The parameter values used in the simulations are presented in Table 1, and are mostly estimated from experiments. All simulations are done using a C++ software based on a 5th order Runge-Kutta solver with adaptive step length for the numerical integration.
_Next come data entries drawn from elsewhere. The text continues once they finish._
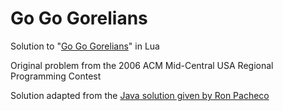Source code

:Go Go Gorelians
========

Solution to "[Go Go Gorelians](http://mcpc.cigas.net/archives/2006/mcpc2006/gorelian/gorelian.html)" in Lua

Original problem from the 2006 ACM Mid-Central USA Regional Programming Contest

Solution adapted from the [Java solution given by Ron Pacheco](http://mcpc.cigas.net/archives/2006/mcpc2006/gorelian/gorelian.html)

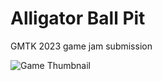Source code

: # Alligator Ball Pit
 GMTK 2023 game jam submission
 
![Game Thumbnail](https://img.itch.zone/aW1nLzEyNzQ4MjIxLmdpZg==/original/ZUguUT.gif)

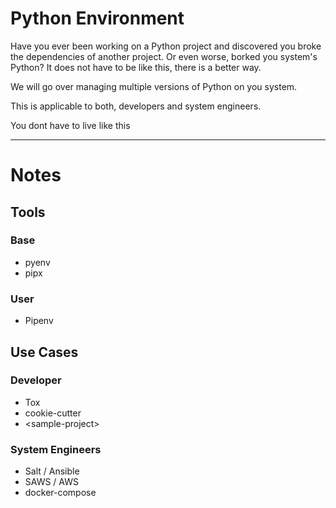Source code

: # Python Environment

Have you ever been working on a Python project and discovered you broke the dependencies of another project. Or even worse, borked you system's Python? It does not have to be like this, there is a better way.

We will go over managing multiple versions of Python on you system.

This is applicable to both, developers and system engineers.

You dont have to live like this


---
# Notes

## Tools
### Base
* pyenv
* pipx
### User
* Pipenv

## Use Cases
### Developer
* Tox
* cookie-cutter
* \<sample-project>
### System Engineers
* Salt / Ansible
* SAWS / AWS
* docker-compose
<!--stackedit_data:
eyJoaXN0b3J5IjpbODQzODUyNjk2LDY5NzI5ODMxMV19
-->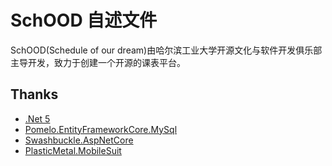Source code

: # SchOOD 自述文件

SchOOD(Schedule of our dream)由哈尔滨工业大学开源文化与软件开发俱乐部主导开发，致力于创建一个开源的课表平台。

## Thanks

- [.Net 5](https://dotnet.microsoft.com/)
- [Pomelo.EntityFrameworkCore.MySql](https://github.com/PomeloFoundation/Pomelo.EntityFrameworkCore.MySql)
- [Swashbuckle.AspNetCore](https://github.com/domaindrivendev/Swashbuckle.AspNetCore)
- [PlasticMetal.MobileSuit](https://github.com/Plastic-Metal/MobileSuit)
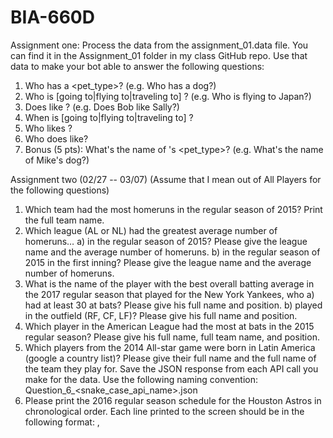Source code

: # BIA-660D

Assignment one:
Process the data from the assignment_01.data file. You can find it in the Assignment_01 folder in my class GitHub repo.
Use that data to make your bot able to answer the following questions:
1) Who has a <pet_type>? (e.g. Who has a dog?)
2) Who is [going to|flying to|traveling to] <place>? (e.g. Who is flying to Japan?)
3) Does <person> like <person>? (e.g. Does Bob like Sally?)
4) When is <person> [going to|flying to|traveling to] <place>?
5) Who likes <person>?
6) Who does <person> like?
7) Bonus (5 pts): What's the name of <person>'s <pet_type>? (e.g. What's the name of Mike's dog?)
    
Assignment two (02/27 -- 03/07)
(Assume that I mean out of All Players for the following questions)
1. Which team had the most homeruns in the regular season of 2015? Print the full team name.
2. Which league (AL or NL) had the greatest average number of homeruns…
    a) in the regular season of 2015? Please give the league name and the average number of homeruns.
    b) in the regular season of 2015 in the first inning? Please give the league name and the average number of homeruns.
3. What is the name of the player with the best overall batting average in the 2017 regular season that played for the New York Yankees, who
    a) had at least 30 at bats? Please give his full name and position.
    b) played in the outfield (RF, CF, LF)? Please give his full name and position.
4. Which player in the American League had the most at bats in the 2015 regular season? Please give his full name, full team name, and position.
5. Which players from the 2014 All-star game were born in Latin America (google a country list)? Please give their full name and the full name of the team they play for.
Save the JSON response from each API call you make for the data. Use the following naming convention: Question_6_<snake_case_api_name>.json 
6. Please print the 2016 regular season schedule for the Houston Astros in chronological order. Each line printed to the screen should be in the following format:
    <opponent Team Name> <game date> <stadium name> <city>, <state>
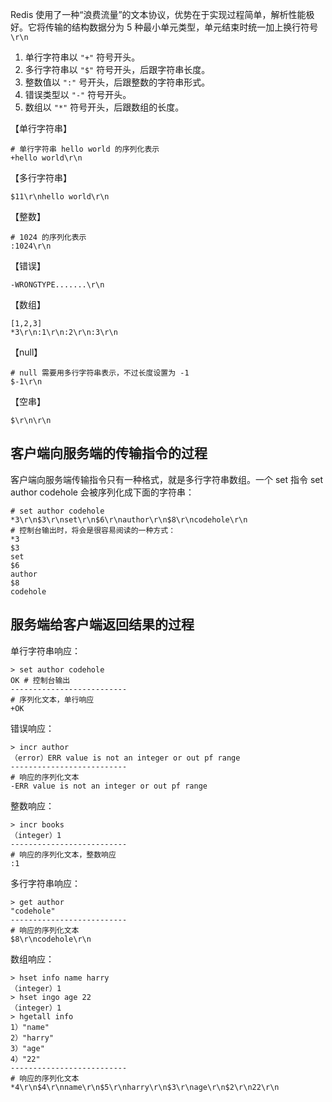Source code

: 
Redis 使用了一种“浪费流量”的文本协议，优势在于实现过程简单，解析性能极好。它将传输的结构数据分为 5 种最小单元类型，单元结束时统一加上换行符号 `\r\n`

1. 单行字符串以 `"+"` 符号开头。
2. 多行字符串以 `"$"` 符号开头，后跟字符串长度。
3. 整数值以 `":"` 号开头，后跟整数的字符串形式。
4. 错误类型以 `"-"` 符号开头。
5. 数组以 `"*"` 符号开头，后跟数组的长度。
<!-- more -->
【单行字符串】

    # 单行字符串 hello world 的序列化表示
    +hello world\r\n

【多行字符串】

    $11\r\nhello world\r\n

【整数】

    # 1024 的序列化表示
    :1024\r\n

【错误】

    -WRONGTYPE.......\r\n

【数组】

    [1,2,3]
    *3\r\n:1\r\n:2\r\n:3\r\n

【null】

    # null 需要用多行字符串表示，不过长度设置为 -1
    $-1\r\n

【空串】

    $\r\n\r\n

## 客户端向服务端的传输指令的过程
客户端向服务端传输指令只有一种格式，就是多行字符串数组。一个 set 指令 set author codehole 会被序列化成下面的字符串：

    # set author codehole
    *3\r\n$3\r\nset\r\n$6\r\nauthor\r\n$8\r\ncodehole\r\n
    # 控制台输出时，将会是很容易阅读的一种方式：
    *3
    $3
    set
    $6
    author
    $8
    codehole

## 服务端给客户端返回结果的过程

单行字符串响应：

    > set author codehole
    OK # 控制台输出
    --------------------------
    # 序列化文本，单行响应
    +OK

错误响应：

    > incr author
    （error）ERR value is not an integer or out pf range
    --------------------------
    # 响应的序列化文本
    -ERR value is not an integer or out pf range

整数响应：

    > incr books
    （integer）1
    --------------------------
    # 响应的序列化文本，整数响应
    :1

多行字符串响应：

    > get author
    "codehole"
    --------------------------
    # 响应的序列化文本
    $8\r\ncodehole\r\n

数组响应：

    > hset info name harry
    （integer）1
    > hset ingo age 22
    （integer）1
    > hgetall info
    1）"name"
    2）"harry"
    3）"age"
    4）"22"
    --------------------------
    # 响应的序列化文本
    *4\r\n$4\r\nname\r\n$5\r\nharry\r\n$3\r\nage\r\n$2\r\n22\r\n
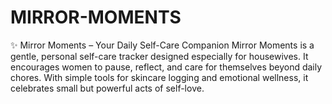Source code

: # MIRROR-MOMENTS
✨ Mirror Moments – Your Daily Self-Care Companion Mirror Moments is a gentle, personal self-care tracker designed especially for housewives. It encourages women to pause, reflect, and care for themselves beyond daily chores. With simple tools for skincare logging and emotional wellness, it celebrates small but powerful acts of self-love.
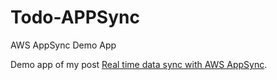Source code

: # Todo-APPSync
AWS AppSync Demo App

Demo app of my post [Real time data sync with AWS AppSync](https://waynes-blog.herokuapp.com/blog/posts/25).
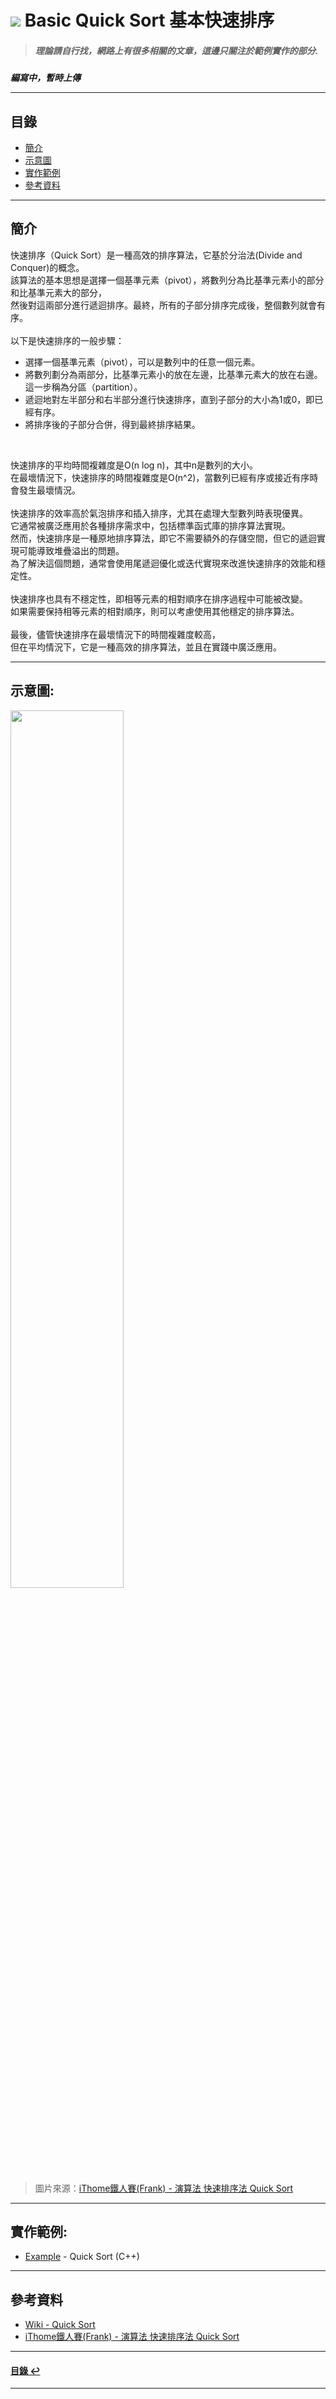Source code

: # ![](https://drive.google.com/uc?id=10INx5_pkhMcYRdx_OO4rXNXxcsvPtBYq) Basic Quick Sort 基本快速排序
> ##### 理論請自行找，網路上有很多相關的文章，這邊只關注於範例實作的部分.

***編寫中，暫時上傳***

---

<!--ts-->
## 目錄
* [簡介](#簡介)
* [示意圖](#示意圖)
* [實作範例](#實作範例)
* [參考資料](#參考資料)
<!--te-->

---

## 簡介
快速排序（Quick Sort）是一種高效的排序算法，它基於分治法(Divide and Conquer)的概念。<br>
該算法的基本思想是選擇一個基準元素（pivot），將數列分為比基準元素小的部分和比基準元素大的部分，<br>
然後對這兩部分進行遞迴排序。最終，所有的子部分排序完成後，整個數列就會有序。<br>
<br>
以下是快速排序的一般步驟：<br>
- 選擇一個基準元素（pivot），可以是數列中的任意一個元素。
- 將數列劃分為兩部分，比基準元素小的放在左邊，比基準元素大的放在右邊。<br>
  這一步稱為分區（partition）。
- 遞迴地對左半部分和右半部分進行快速排序，直到子部分的大小為1或0，即已經有序。
- 將排序後的子部分合併，得到最終排序結果。

<br>

快速排序的平均時間複雜度是O(n log n)，其中n是數列的大小。<br>
在最壞情況下，快速排序的時間複雜度是O(n^2)，當數列已經有序或接近有序時會發生最壞情況。<br>
<br>
快速排序的效率高於氣泡排序和插入排序，尤其在處理大型數列時表現優異。<br>
它通常被廣泛應用於各種排序需求中，包括標準函式庫的排序算法實現。<br>
然而，快速排序是一種原地排序算法，即它不需要額外的存儲空間，但它的遞迴實現可能導致堆疊溢出的問題。<br>
為了解決這個問題，通常會使用尾遞迴優化或迭代實現來改進快速排序的效能和穩定性。<br>
<br>
快速排序也具有不穩定性，即相等元素的相對順序在排序過程中可能被改變。<br>
如果需要保持相等元素的相對順序，則可以考慮使用其他穩定的排序算法。<br>
<br>
最後，儘管快速排序在最壞情況下的時間複雜度較高，<br>
但在平均情況下，它是一種高效的排序算法，並且在實踐中廣泛應用。<br>

---

## 示意圖:
<img src="https://drive.google.com/uc?id=1XYNU6b5xaAq1h6-F1ryeoQ_BFl-_rwLcc" height="60%" width="60%"/>

> 圖片來源：[iThome鐵人賽(Frank) - 演算法 快速排序法 Quick Sort](https://ithelp.ithome.com.tw/articles/10278644)

---

## 實作範例:
- [Example](https://github.com/RC-Dev-Tech/algorithm-quick-sort/blob/main/C%2B%2B/main.cpp) - Quick Sort (C++)

---

## 參考資料
* [Wiki - Quick Sort](https://zh.wikipedia.org/wiki/%E5%BF%AB%E9%80%9F%E6%8E%92%E5%BA%8F) <br>
* [iThome鐵人賽(Frank) - 演算法 快速排序法 Quick Sort](https://ithelp.ithome.com.tw/articles/10278644) <br>

---

<!--ts-->
#### [目錄 ↩](#目錄)
<!--te-->
---
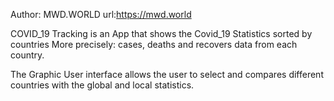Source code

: Author: MWD.WORLD
url:https://mwd.world


 
COVID_19 Tracking is an App that shows the Covid_19 Statistics sorted by countries 
More precisely: cases, deaths and recovers data from each country.

The Graphic User interface allows the user to select and compares different countries with the global and local statistics. 
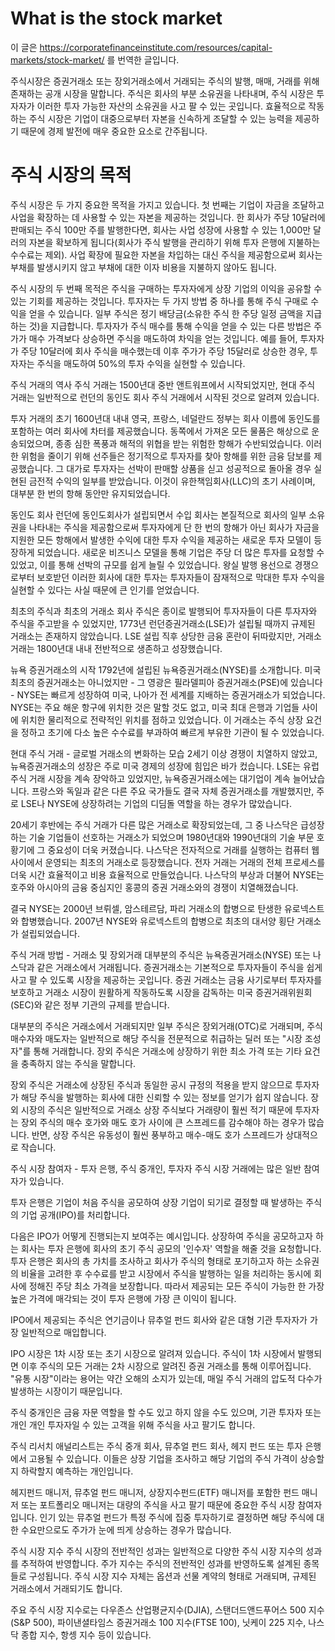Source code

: # What is the stock market

이 글은 https://corporatefinanceinstitute.com/resources/capital-markets/stock-market/ 를 번역한 글입니다.

주식시장은 증권거래소 또는 장외거래소에서 거래되는 주식의 발행, 매매, 거래를 위해 존재하는 공개 시장을 말합니다. 주식은 회사의 부분 소유권을 나타내며, 주식 시장은 투자자가 이러한 투자 가능한 자산의 소유권을 사고 팔 수 있는 곳입니다. 효율적으로 작동하는 주식 시장은 기업이 대중으로부터 자본을 신속하게 조달할 수 있는 능력을 제공하기 때문에 경제 발전에 매우 중요한 요소로 간주됩니다.

# 주식 시장의 목적

주식 시장은 두 가지 중요한 목적을 가지고 있습니다. 첫 번째는 기업이 자금을 조달하고 사업을 확장하는 데 사용할 수 있는 자본을 제공하는 것입니다. 한 회사가 주당 10달러에 판매되는 주식 100만 주를 발행한다면, 회사는 사업 성장에 사용할 수 있는 1,000만 달러의 자본을 확보하게 됩니다(회사가 주식 발행을 관리하기 위해 투자 은행에 지불하는 수수료는 제외). 사업 확장에 필요한 자본을 차입하는 대신 주식을 제공함으로써 회사는 부채를 발생시키지 않고 부채에 대한 이자 비용을 지불하지 않아도 됩니다.

주식 시장의 두 번째 목적은 주식을 구매하는 투자자에게 상장 기업의 이익을 공유할 수 있는 기회를 제공하는 것입니다. 투자자는 두 가지 방법 중 하나를 통해 주식 구매로 수익을 얻을 수 있습니다. 일부 주식은 정기 배당금(소유한 주식 한 주당 일정 금액을 지급하는 것)을 지급합니다. 투자자가 주식 매수를 통해 수익을 얻을 수 있는 다른 방법은 주가가 매수 가격보다 상승하면 주식을 매도하여 차익을 얻는 것입니다. 예를 들어, 투자자가 주당 10달러에 회사 주식을 매수했는데 이후 주가가 주당 15달러로 상승한 경우, 투자자는 주식을 매도하여 50%의 투자 수익을 실현할 수 있습니다.

주식 거래의 역사
주식 거래는 1500년대 중반 앤트워프에서 시작되었지만, 현대 주식 거래는 일반적으로 런던의 동인도 회사 주식 거래에서 시작된 것으로 알려져 있습니다.

투자 거래의 초기
1600년대 내내 영국, 프랑스, 네덜란드 정부는 회사 이름에 동인도를 포함하는 여러 회사에 차터를 제공했습니다. 동쪽에서 가져온 모든 물품은 해상으로 운송되었으며, 종종 심한 폭풍과 해적의 위협을 받는 위험한 항해가 수반되었습니다. 이러한 위험을 줄이기 위해 선주들은 정기적으로 투자자를 찾아 항해를 위한 금융 담보를 제공했습니다. 그 대가로 투자자는 선박이 판매할 상품을 싣고 성공적으로 돌아올 경우 실현된 금전적 수익의 일부를 받았습니다. 이것이 유한책임회사(LLC)의 초기 사례이며, 대부분 한 번의 항해 동안만 유지되었습니다.

동인도 회사
런던에 동인도회사가 설립되면서 수입 회사는 본질적으로 회사의 일부 소유권을 나타내는 주식을 제공함으로써 투자자에게 단 한 번의 항해가 아닌 회사가 자금을 지원한 모든 항해에서 발생한 수익에 대한 투자 수익을 제공하는 새로운 투자 모델이 등장하게 되었습니다. 새로운 비즈니스 모델을 통해 기업은 주당 더 많은 투자를 요청할 수 있었고, 이를 통해 선박의 규모를 쉽게 늘릴 수 있었습니다. 왕실 발행 용선으로 경쟁으로부터 보호받던 이러한 회사에 대한 투자는 투자자들이 잠재적으로 막대한 투자 수익을 실현할 수 있다는 사실 때문에 큰 인기를 얻었습니다.

최초의 주식과 최초의 거래소
회사 주식은 종이로 발행되어 투자자들이 다른 투자자와 주식을 주고받을 수 있었지만, 1773년 런던증권거래소(LSE)가 설립될 때까지 규제된 거래소는 존재하지 않았습니다. LSE 설립 직후 상당한 금융 혼란이 뒤따랐지만, 거래소 거래는 1800년대 내내 전반적으로 생존하고 성장했습니다.

뉴욕 증권거래소의 시작
1792년에 설립된 뉴욕증권거래소(NYSE)를 소개합니다. 미국 최초의 증권거래소는 아니었지만 - 그 영광은 필라델피아 증권거래소(PSE)에 있습니다 - NYSE는 빠르게 성장하여 미국, 나아가 전 세계를 지배하는 증권거래소가 되었습니다. NYSE는 주요 해운 항구에 위치한 것은 말할 것도 없고, 미국 최대 은행과 기업들 사이에 위치한 물리적으로 전략적인 위치를 점하고 있었습니다. 이 거래소는 주식 상장 요건을 정하고 초기에 다소 높은 수수료를 부과하여 빠르게 부유한 기관이 될 수 있었습니다.

현대 주식 거래 - 글로벌 거래소의 변화하는 모습
2세기 이상 경쟁이 치열하지 않았고, 뉴욕증권거래소의 성장은 주로 미국 경제의 성장에 힘입은 바가 컸습니다. LSE는 유럽 주식 거래 시장을 계속 장악하고 있었지만, 뉴욕증권거래소에는 대기업이 계속 늘어났습니다. 프랑스와 독일과 같은 다른 주요 국가들도 결국 자체 증권거래소를 개발했지만, 주로 LSE나 NYSE에 상장하려는 기업의 디딤돌 역할을 하는 경우가 많았습니다.

20세기 후반에는 주식 거래가 다른 많은 거래소로 확장되었는데, 그 중 나스닥은 급성장하는 기술 기업들이 선호하는 거래소가 되었으며 1980년대와 1990년대의 기술 부문 호황기에 그 중요성이 더욱 커졌습니다. 나스닥은 전자적으로 거래를 실행하는 컴퓨터 웹 사이에서 운영되는 최초의 거래소로 등장했습니다. 전자 거래는 거래의 전체 프로세스를 더욱 시간 효율적이고 비용 효율적으로 만들었습니다. 나스닥의 부상과 더불어 NYSE는 호주와 아시아의 금융 중심지인 홍콩의 증권 거래소와의 경쟁이 치열해졌습니다.

결국 NYSE는 2000년 브뤼셀, 암스테르담, 파리 거래소의 합병으로 탄생한 유로넥스트와 합병했습니다. 2007년 NYSE와 유로넥스트의 합병으로 최초의 대서양 횡단 거래소가 설립되었습니다.

주식 거래 방법 - 거래소 및 장외거래
대부분의 주식은 뉴욕증권거래소(NYSE) 또는 나스닥과 같은 거래소에서 거래됩니다. 증권거래소는 기본적으로 투자자들이 주식을 쉽게 사고 팔 수 있도록 시장을 제공하는 곳입니다. 증권 거래소는 금융 사기로부터 투자자를 보호하고 거래소 시장이 원활하게 작동하도록 시장을 감독하는 미국 증권거래위원회(SEC)와 같은 정부 기관의 규제를 받습니다.

대부분의 주식은 거래소에서 거래되지만 일부 주식은 장외거래(OTC)로 거래되며, 주식 매수자와 매도자는 일반적으로 해당 주식을 전문적으로 취급하는 딜러 또는 "시장 조성자"를 통해 거래합니다. 장외 주식은 거래소에 상장하기 위한 최소 가격 또는 기타 요건을 충족하지 않는 주식을 말합니다.

장외 주식은 거래소에 상장된 주식과 동일한 공시 규정의 적용을 받지 않으므로 투자자가 해당 주식을 발행하는 회사에 대한 신뢰할 수 있는 정보를 얻기가 쉽지 않습니다. 장외 시장의 주식은 일반적으로 거래소 상장 주식보다 거래량이 훨씬 적기 때문에 투자자는 장외 주식의 매수 호가와 매도 호가 사이에 큰 스프레드를 감수해야 하는 경우가 많습니다. 반면, 상장 주식은 유동성이 훨씬 풍부하고 매수-매도 호가 스프레드가 상대적으로 작습니다.

주식 시장 참여자 - 투자 은행, 주식 중개인, 투자자
주식 시장 거래에는 많은 일반 참여자가 있습니다.

투자 은행은 기업이 처음 주식을 공모하여 상장 기업이 되기로 결정할 때 발생하는 주식의 기업 공개(IPO)를 처리합니다.

다음은 IPO가 어떻게 진행되는지 보여주는 예시입니다. 상장하여 주식을 공모하고자 하는 회사는 투자 은행에 회사의 초기 주식 공모의 '인수자' 역할을 해줄 것을 요청합니다. 투자 은행은 회사의 총 가치를 조사하고 회사가 주식의 형태로 포기하고자 하는 소유권의 비율을 고려한 후 수수료를 받고 시장에서 주식을 발행하는 일을 처리하는 동시에 회사에 정해진 주당 최소 가격을 보장합니다. 따라서 제공되는 모든 주식이 가능한 한 가장 높은 가격에 매각되는 것이 투자 은행에 가장 큰 이익이 됩니다.

IPO에서 제공되는 주식은 연기금이나 뮤추얼 펀드 회사와 같은 대형 기관 투자자가 가장 일반적으로 매입합니다.

IPO 시장은 1차 시장 또는 초기 시장으로 알려져 있습니다. 주식이 1차 시장에서 발행되면 이후 주식의 모든 거래는 2차 시장으로 알려진 증권 거래소를 통해 이루어집니다. "유통 시장"이라는 용어는 약간 오해의 소지가 있는데, 매일 주식 거래의 압도적 다수가 발생하는 시장이기 때문입니다.

주식 중개인은 금융 자문 역할을 할 수도 있고 하지 않을 수도 있으며, 기관 투자자 또는 개인 개인 투자자일 수 있는 고객을 위해 주식을 사고 팔기도 합니다.

주식 리서치 애널리스트는 주식 중개 회사, 뮤추얼 펀드 회사, 헤지 펀드 또는 투자 은행에서 고용될 수 있습니다. 이들은 상장 기업을 조사하고 해당 기업의 주식 가격이 상승할지 하락할지 예측하는 개인입니다.

헤지펀드 매니저, 뮤추얼 펀드 매니저, 상장지수펀드(ETF) 매니저를 포함한 펀드 매니저 또는 포트폴리오 매니저는 대량의 주식을 사고 팔기 때문에 중요한 주식 시장 참여자입니다. 인기 있는 뮤추얼 펀드가 특정 주식에 집중 투자하기로 결정하면 해당 주식에 대한 수요만으로도 주가가 눈에 띄게 상승하는 경우가 많습니다.

주식 시장 지수
주식 시장의 전반적인 성과는 일반적으로 다양한 주식 시장 지수의 성과를 추적하여 반영합니다. 주가 지수는 주식의 전반적인 성과를 반영하도록 설계된 종목들로 구성됩니다. 주식 시장 지수 자체는 옵션과 선물 계약의 형태로 거래되며, 규제된 거래소에서 거래되기도 합니다.

주요 주식 시장 지수로는 다우존스 산업평균지수(DJIA), 스탠더드앤드푸어스 500 지수(S&P 500), 파이낸셜타임스 증권거래소 100 지수(FTSE 100), 닛케이 225 지수, 나스닥 종합 지수, 항셍 지수 등이 있습니다.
Table A1. Model Parameters

APPENDIX 2. EXPERIMENTAL METHODS

Auxin treatments were carried out by either applying auxin paste made from 5 mM IAA, 1% DMSO in lanolin (Sigma) or a mock treatment of 1% DMSO in lanolin to pin1-1 apices. The apical 2 mm of tissue was then collected for RNA extraction after 30 min. RNA extraction and quantification was carried out according to Heisler and others (2005). For amplifying AUX1 we used the primers 5′ GTCCAATCAATTCCGCTGTC 3′ and 5′ GCATAAAGAACGGTGGCTTC 3′. We used both the ACTIN2 and ACTIN8 genes as internal controls as described in Heisler and others 2005.

In situ hybridizations was carried out according to Long and Barton (1998). Preparation of tissue for confocal imaging was carried out as described in Heisler and others (2005).